INSTRUCTIONS:
(1) Do these statements agree with the passage on women in science? For each, answer yes or no and quote the words that decide it. (a) In the Johns Hopkins study, 10 percent of men reported similar experiences. (b) More than 5,000 women now earn science doctorates each year. (c) The scarcity of women at the top can still be blamed on the scarcity of women in the pipeline.
(2) Can you carry the passage on women in science forward from its last sentence?

** Opening PASSAGE TO READ block **

Dr. Wasserman writes. The book also reports an insult in a Johns Hopkins study that is seldom brought to light:

"one-third of the women reported that their mentor's used the woman faculty member's work for the mentor's own career benefit, rather than to benefit the woman's career, but only 10 percent of men reported similar experiences."

(WOAH recites numerous examples of this "stealing" of a woman's work in the sciences as well as in music with noted composers co-opting works of wives or sisters.
      Some of the WOAH examples in music are Clara Schumann and her husband Robert and Fannie Medelssohn Hansel and her brother Felix.
      In the sciences, two of the most blatant examples occurred to Rosalind Franklin (B. 07-25-1900) and Jocelyn Bell (B. 07-15-1943) when the co-opting resulted in the men "thieves" receiving Nobel prizes.)

A careful reading of the profiles in Dr. Wasserman's book makes it apparent that "even for the highly talented members of the National Academy of Sciences their playing field is not yet level... the scarcity of women at the top can no longer be blamed on the scarcity of women in the pipeline. More than 5,000 women now earn science doctorates each year."

** Closing PASSAGE TO READ block **
** Opening INFORMATION SHOWN block **

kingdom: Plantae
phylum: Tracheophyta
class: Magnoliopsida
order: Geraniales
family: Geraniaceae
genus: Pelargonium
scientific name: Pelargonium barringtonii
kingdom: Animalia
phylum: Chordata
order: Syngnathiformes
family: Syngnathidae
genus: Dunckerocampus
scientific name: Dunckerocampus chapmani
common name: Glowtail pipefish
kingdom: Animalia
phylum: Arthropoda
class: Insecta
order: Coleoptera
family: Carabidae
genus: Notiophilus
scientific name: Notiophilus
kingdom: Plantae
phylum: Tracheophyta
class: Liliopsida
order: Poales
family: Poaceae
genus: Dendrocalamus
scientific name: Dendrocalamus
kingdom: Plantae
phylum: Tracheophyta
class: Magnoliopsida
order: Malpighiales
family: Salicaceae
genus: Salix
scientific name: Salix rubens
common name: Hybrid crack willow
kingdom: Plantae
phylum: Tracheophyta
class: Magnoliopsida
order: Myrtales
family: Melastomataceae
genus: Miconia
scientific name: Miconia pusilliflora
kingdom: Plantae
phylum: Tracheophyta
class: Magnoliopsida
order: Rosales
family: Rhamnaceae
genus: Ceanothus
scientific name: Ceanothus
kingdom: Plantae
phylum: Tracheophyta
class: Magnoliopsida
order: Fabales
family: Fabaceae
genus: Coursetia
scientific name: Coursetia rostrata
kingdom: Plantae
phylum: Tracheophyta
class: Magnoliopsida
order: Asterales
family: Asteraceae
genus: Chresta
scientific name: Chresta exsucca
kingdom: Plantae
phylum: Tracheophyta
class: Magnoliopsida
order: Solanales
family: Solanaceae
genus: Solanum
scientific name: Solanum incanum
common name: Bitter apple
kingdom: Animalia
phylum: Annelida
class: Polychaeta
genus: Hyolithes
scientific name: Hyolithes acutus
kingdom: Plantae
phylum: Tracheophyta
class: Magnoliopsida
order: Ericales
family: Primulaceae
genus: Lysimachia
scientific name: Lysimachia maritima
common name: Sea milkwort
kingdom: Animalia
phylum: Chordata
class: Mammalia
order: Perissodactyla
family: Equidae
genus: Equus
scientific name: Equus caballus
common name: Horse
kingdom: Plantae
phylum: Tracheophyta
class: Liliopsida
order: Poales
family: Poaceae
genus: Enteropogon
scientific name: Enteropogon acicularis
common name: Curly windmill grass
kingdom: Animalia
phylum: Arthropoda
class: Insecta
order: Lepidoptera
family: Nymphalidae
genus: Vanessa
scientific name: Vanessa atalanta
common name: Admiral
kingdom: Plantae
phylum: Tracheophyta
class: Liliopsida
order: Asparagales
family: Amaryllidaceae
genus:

** Closing INFORMATION SHOWN block **

ANSWER LIST:
(1)
(a) Yes: "but only 10 percent of men reported similar experiences."
(b) Yes: "More than 5,000 women now earn science doctorates each year."
(c) No: "the scarcity of women at the top can no longer be blamed on the scarcity of women in the pipeline."

(2)
      It is simply that

"universities and research facilities were established for men by men, Their policies are based on the once-valued premise that each scientist has a wife at home to whom all responsibility for family and domestic responsibilities would be delegated... The difficulty of combining family and career responsibilities remains a major obstacle for women scientists who must continue to find ways to fit their lives into an environment designed for men.
      "The women scientists who attained membership in the National Academy of Sciences did so by adapting their lives to prevailing expectations through ingenuity, doggedness, and extraordinary energy."

After reading The Door in the Dream, I donated my copy to my local library, as Rita Colwell said in her preface, "to provide readers whether scientists or not, with a glimpse of the excitements and rewards to be found in scientific research as we confront a vast range of unresolved problems waiting to be tackled."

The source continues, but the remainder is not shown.